Then there’s the memory card switcheroo. When the cards are taken out of each voting machine to be tabulated by a central server, just drop in a magic one that will affect the tabulations. Another way is wireless: install a wi-fi card in the tabulating computer with special software and jigger the results with a laptop computer in a nearby room.

And without a paper trail, who’s going to notice?


4 comments:

Doug said...

The government represents the people. That's the deal.

We just don't know which people.

Eh, but it's only politics. Not like it's anything important.

Oscar said...

"Such loose security leaves open opportunities to manipulate the vote."

Exactly, it doesn't matter how technically secure the application might be, ultimately humans need to verify it and this is where we have the problem.

People take sides, whether it is driven from their own experiences or encouraged by a political affiliation.

I think there must be a more open, transparent way of verifying votes. And more than one third party needs to verify and stick around for the process.

X. Dell said...

People would notice. The problem is that the people have no recourse, other than to ask the fox to again check the henhouse.

I have a friend who's been attempting to mobilize support for voting machine accountablitiy eer since the 2004 elections.
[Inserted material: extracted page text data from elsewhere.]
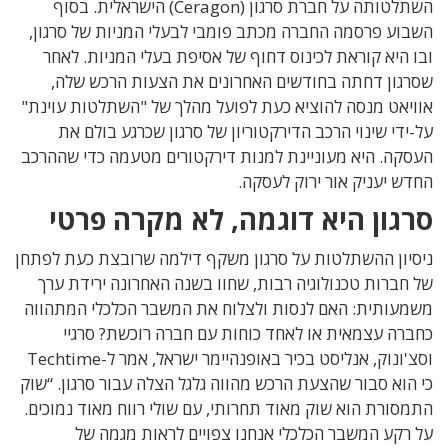
השתלטותה על חברת סרגון (Ceragon) הישראלית. בסוף
השבוע פרסמה החברה מכתב פומבי לבעלי המניות של סרגון,
ובו היא קוראת לכינוס דחוף של אסיפת בעלי המניות. לאחר
שסרגון דחתה בחודשים האחרונים את הצעות הרכש שלה,
אוויאט מנסה להוציא כעת לפועל מהלך של "השתלטות עוינת"
על-ידי שינוי הרכב הדירקטוריון של סרגון שכרגע בולם את
העסקה. היא מעוניינת למנות דירקטורים מטעמה כדי שההרכב
החדש יעניק אור ירוק לעסקה.
סרגון היא דוגמה, לא מקרה פרטי
ניסיון ההשתלטות על סרגון משקף דילמה שרובצת כעת לפתחן
של חברות טכנולוגיה רבות, שחוו בשנה האחרונה ירידת ערך
משמעותית: האם לנסות ולצלוח את המשבר הכלכלי המתהווה
כחברה עצמאית או לאחד כוחות עם חברה רוכשת? סרגיי
וסצ'ונוק, אנליסט בכיר באופנהיימר ישראל, אמר ל-Techtime
כי הוא סבור שהצעת הרכש מהווה גלגל הצלה עבור סרגון. “שוק
התמסורת הוא שוק מאוד תחרותי, עם שולי רווח מאוד נמוכים.
על רקע המשבר הכלכלי אנחנו צפויים לראות מגמה של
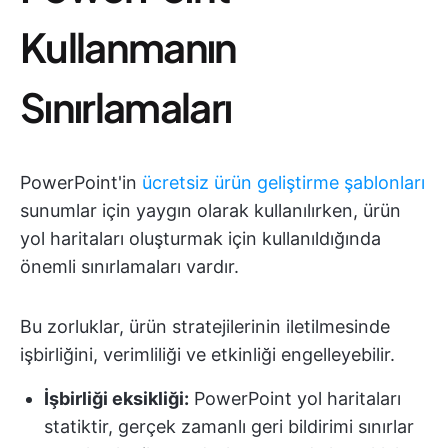
Kullanmanın
Sınırlamaları
PowerPoint'in
ücretsiz ürün geliştirme şablonları
sunumlar için yaygın olarak kullanılırken, ürün
yol haritaları oluşturmak için kullanıldığında
önemli sınırlamaları vardır.
Bu zorluklar, ürün stratejilerinin iletilmesinde
işbirliğini, verimliliği ve etkinliği engelleyebilir.
İşbirliği eksikliği:
PowerPoint yol haritaları
statiktir, gerçek zamanlı geri bildirimi sınırlar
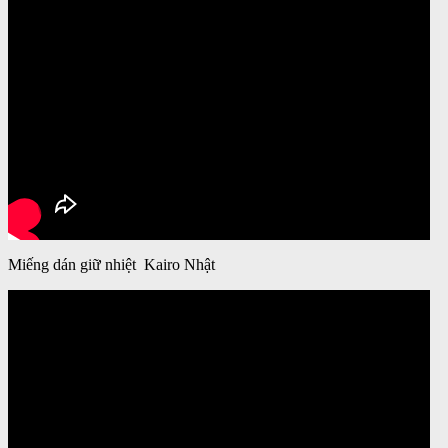
Miếng dán giữ nhiệt Kairo Nhật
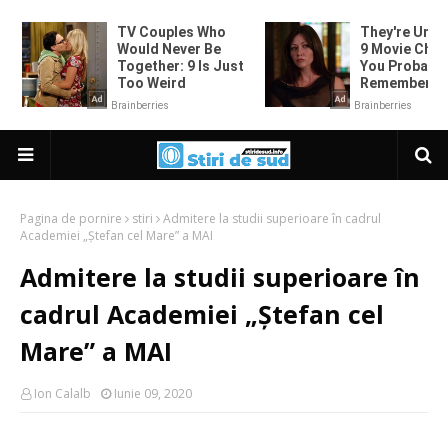
Pagina de pornire
stiri
Admitere la studii superioare în cadrul
Academiei „Ștefan cel Mare” a MAI
Admitere la studii superioare în
cadrul Academiei „Ștefan cel
Mare” a MAI
Ion Calalb
Iunie 09, 2020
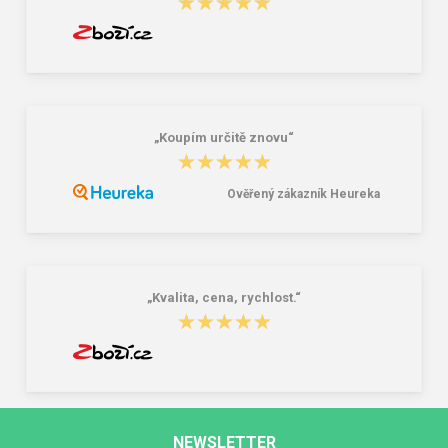
★★★★★
★★★★★
„Koupím určitě znovu“
★★★★★
★★★★★
Ověřený zákazník Heureka
„Kvalita, cena, rychlost.“
★★★★★
★★★★★
NEWSLETTER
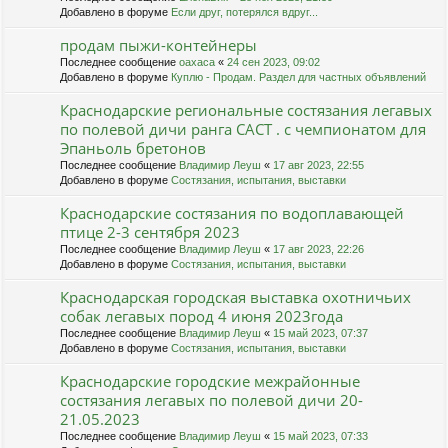
Добавлено в форуме
Если друг, потерялся вдруг...
продам пыжи-контейнеры
Последнее сообщение
oaxaca
«
24 сен 2023, 09:02
Добавлено в форуме
Куплю - Продам. Раздел для частных объявлений
Краснодарские региональные состязания легавых
по полевой дичи ранга САСТ . с чемпионатом для
Эпаньоль бретонов
Последнее сообщение
Владимир Леуш
«
17 авг 2023, 22:55
Добавлено в форуме
Состязания, испытания, выставки
Краснодарские состязания по водоплавающей
птице 2-3 сентября 2023
Последнее сообщение
Владимир Леуш
«
17 авг 2023, 22:26
Добавлено в форуме
Состязания, испытания, выставки
Краснодарская городская выставка охотничьих
собак легавых пород 4 июня 2023года
Последнее сообщение
Владимир Леуш
«
15 май 2023, 07:37
Добавлено в форуме
Состязания, испытания, выставки
Краснодарские городские межрайонные
состязания легавых по полевой дичи 20-
21.05.2023
Последнее сообщение
Владимир Леуш
«
15 май 2023, 07:33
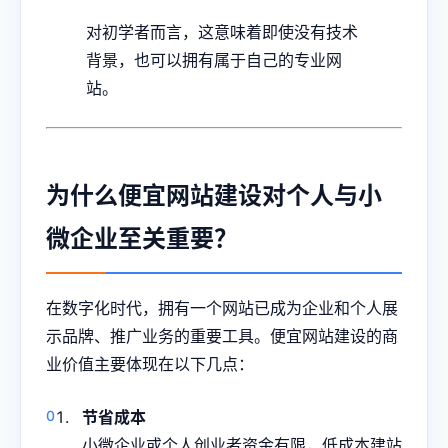
对初学者而言，这意味着即使没有技术
背景，也可以拥有属于自己的专业网
站。
为什么便宜网站建设对个人与小
微企业至关重要？
在数字化时代，拥有一个网站已成为企业和个人展
示品牌、推广业务的重要工具。便宜网站建设的商
业价值主要体现在以下几点：
节省成本
小微企业或个人创业者资金有限，低成本建站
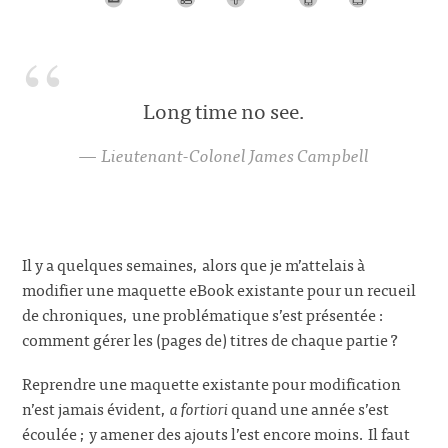
Long time no see.
Lieutenant-Colonel James Campbell
Il y a quelques semaines, alors que je m’attelais à
modifier une maquette eBook existante pour un recueil
de chroniques, une problématique s’est présentée :
comment gérer les (pages de) titres de chaque partie ?
Reprendre une maquette existante pour modification
n’est jamais évident,
a fortiori
quand une année s’est
écoulée ; y amener des ajouts l’est encore moins. Il faut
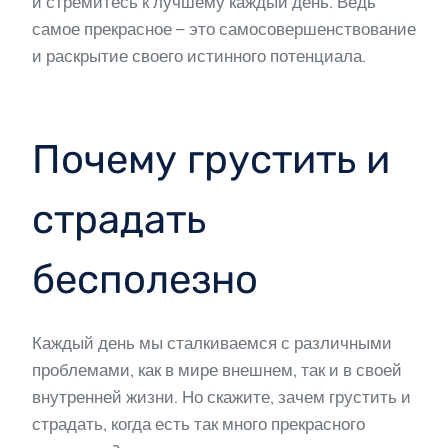
и стремитесь к лучшему каждый день. Ведь
самое прекрасное – это самосовершенствование
и раскрытие своего истинного потенциала.
Почему грустить и
страдать
бесполезно
Каждый день мы сталкиваемся с различными
проблемами, как в мире внешнем, так и в своей
внутренней жизни. Но скажите, зачем грустить и
страдать, когда есть так много прекрасного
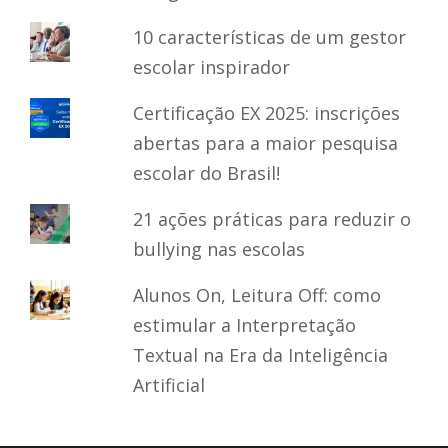
10 características de um gestor
escolar inspirador
Certificação EX 2025: inscrições
abertas para a maior pesquisa
escolar do Brasil!
21 ações práticas para reduzir o
bullying nas escolas
Alunos On, Leitura Off: como
estimular a Interpretação
Textual na Era da Inteligência
Artificial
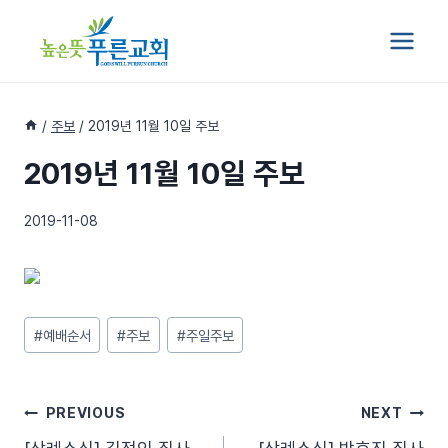
Skip
to
content
/
주보
/
2019년 11월 10일 주보
2019년 11월 10일 주보
2019-11-08
Post
#
예배순서
#
주보
#
주일주보
Tags:
글
PREVIOUS
NEXT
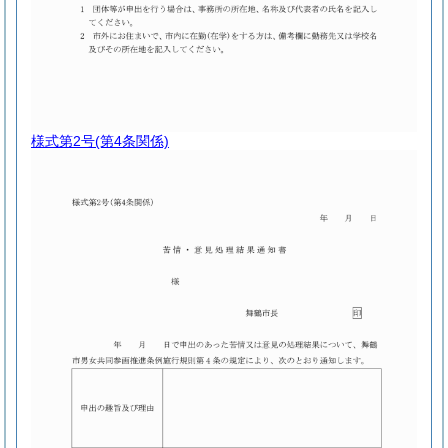
様式第2号
(第4条関係)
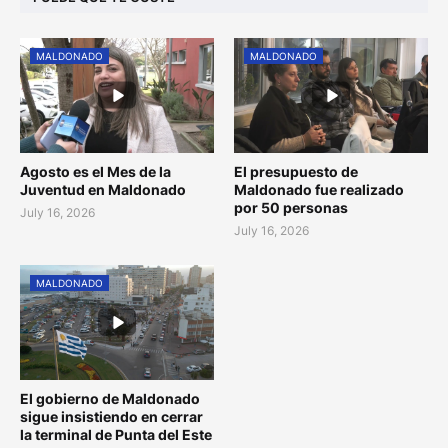
MALDONADO
MALDONADO
Agosto es el Mes de la
El presupuesto de
Juventud en Maldonado
Maldonado fue realizado
por 50 personas
July 16, 2026
July 16, 2026
MALDONADO
El gobierno de Maldonado
sigue insistiendo en cerrar
la terminal de Punta del Este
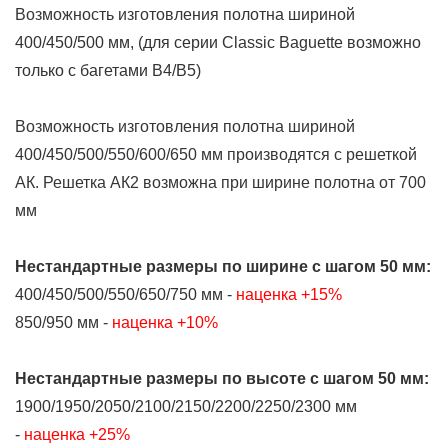
Возможность изготовления
полотна шириной
400/450/500 мм, (для серии Classic Baguette возможно
только с багетами В4/В5)
Возможность изготовления полотна шириной
400/450/500/550/600/650 мм производятся с решеткой
АК. Решетка АК2 возможна при ширине полотна от 700
мм
Нестандартные размеры
по ширине
с шагом 50 мм:
400/450/500/550/650/750 мм -
наценка +15%
850/950 мм -
наценка +10%
Нестандартные размеры
по высоте
с шагом 50 мм:
1900/1950/2050/2100/2150/2200/2250/2300 мм
-
наценка +25%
Unfortunately, when citizens face corporations, they're usually the underdog.

Ray Palm (Ray X) said...

The other part of the problem is that most people are busy, caught up in the day-to-day rat race, trying to make ends meet. If they turn on the boob tube, usually it's to relax and watch some empty-headed entertainment, not in depth reporting on social issues.

That's how "They" stay in power - keep the masses distracted, overworked, too tired to care.

Or manipulate them, get them all worked up with propaganda about the evils of socialized health care, death panels and whatever.

I agree, X. Dell - citizens are underdogs when facing corporations. This health care "debate" is a prime example.